The previous kitchen was heavy on decorative objects; for this one, the homeowner wanted clean lines. Above the main upper cabinetry is a row of smaller backlit cabinets. Initially, Mariotti suggested using them for display, but the homeowner demurred. “No,” she told him. “Make them a frosted glass so they just glow.”
Three bathrooms—two powder rooms and the master bath—received extensive makeovers. The old master included a toilet and a bidet; a set of steps led to a large platform containing a sunken tub, across from a long vanity with double sinks. The renovated room is light and airy and functions significantly better than its predecessor. To maximize that function, Mariotti eliminated the bidet, created a true water closet, and replaced the platform with a large soaking tub. Instead of a single vanity, there are now two, separated by a mirrored makeup table
Mariotti’s greatest challenge wasn’t the design but its timing: To avoid living amid the chaos of a major renovation, the couple decided to rent a house in Arizona for two months, the idea being that, when they returned, they would move back into a nearly finished home. That plan put a fair amount of stress on the design team. “The whole renovation, from soup to nuts, was done in three months,” says Mariotti, whose team was responsible not just for the interior design but also for overseeing the entire project.

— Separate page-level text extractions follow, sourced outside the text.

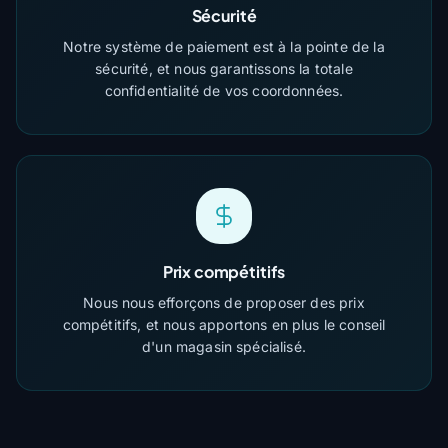
Sécurité
Notre système de paiement est à la pointe de la
sécurité, et nous garantissons la totale
confidentialité de vos coordonnées.
Prix compétitifs
Nous nous efforçons de proposer des prix
compétitifs, et nous apportons en plus le conseil
d'un magasin spécialisé.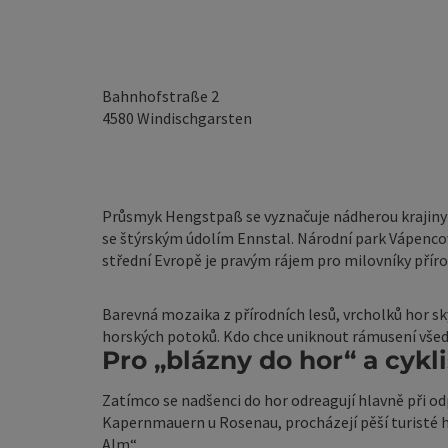
Bahnhofstraße 2
4580
Windischgarsten
Průsmyk Hengstpaß se vyznačuje nádherou krajiny
se štýrským údolím Ennstal. Národní park Vápencov
střední Evropě je pravým rájem pro milovníky příro
Barevná mozaika z přírodních lesů, vrcholků hor sk
horských potoků. Kdo chce uniknout rámusení všedn
Pro „blázny do hor“ a cyk
Zatímco se nadšenci do hor odreagují hlavně při o
Kapernmauern u Rosenau, procházejí pěší turisté h
Alm“ ...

The homeowners weren’t disappointed. When they returned, virtually the entire kitchen was in place, with only the countertops remaining to be installed. They love the open, updated interior overall, though each has a favorite spot. She’s mad about the custom kitchen, and he loves soaking in the capacious tub. Each of these reactions is a tribute, in its way, to a design in which form and function perfectly intermingle.
In the newly open great room, a pair of white velvet Mitchell Gold + Bob Williams sofas with curved backs soften the angles of a large coffee table, geometric area rug and modern pendant. The room’s cool colors get a shot of warmth from rustic wood beams and hand-scraped distressed walnut flooring. The painting of horses, hung over the kitchen entryway, was commissioned by the homeowners.
Wood beams frame the kitchen entrance and complement the neutral palette on the main floor. Furnishings, like the gray leather chaise, were chosen for modern lines but also for comfort.
With its highend double oven, the kitchen was designed for serious cooking, but a custom coffee bar, tucked into a corner, invites relaxation as well. For the bar’s backsplash, the designer created a mosaic using the same glass tiles found in the main area of the kitchen.
The gray-and white palette continues in the kitchen. The massive custom island adds serious storage and an expansive serving surface.
A second island serves as an informal dining area
In one of two renovated powder rooms, the designer retained the old Chinese vanity and repainted it a matte black, adding a contemporary quartz countertop and a vessel of cast stone. In place of the formerly dark wallpaper, he installed a light-as-air floral print from York Wallcoverings.
In the master bathroom, the designer removed a drop-in tub on a bulky platform, replacing it with a large Villeroy & Boch soaking tub, and put in his-and-hers Kohler vanities and a makeup table with a large mirror. Inset in the statuary marble floor is a tile rug, also of statuary marble and bordered in black glass tile.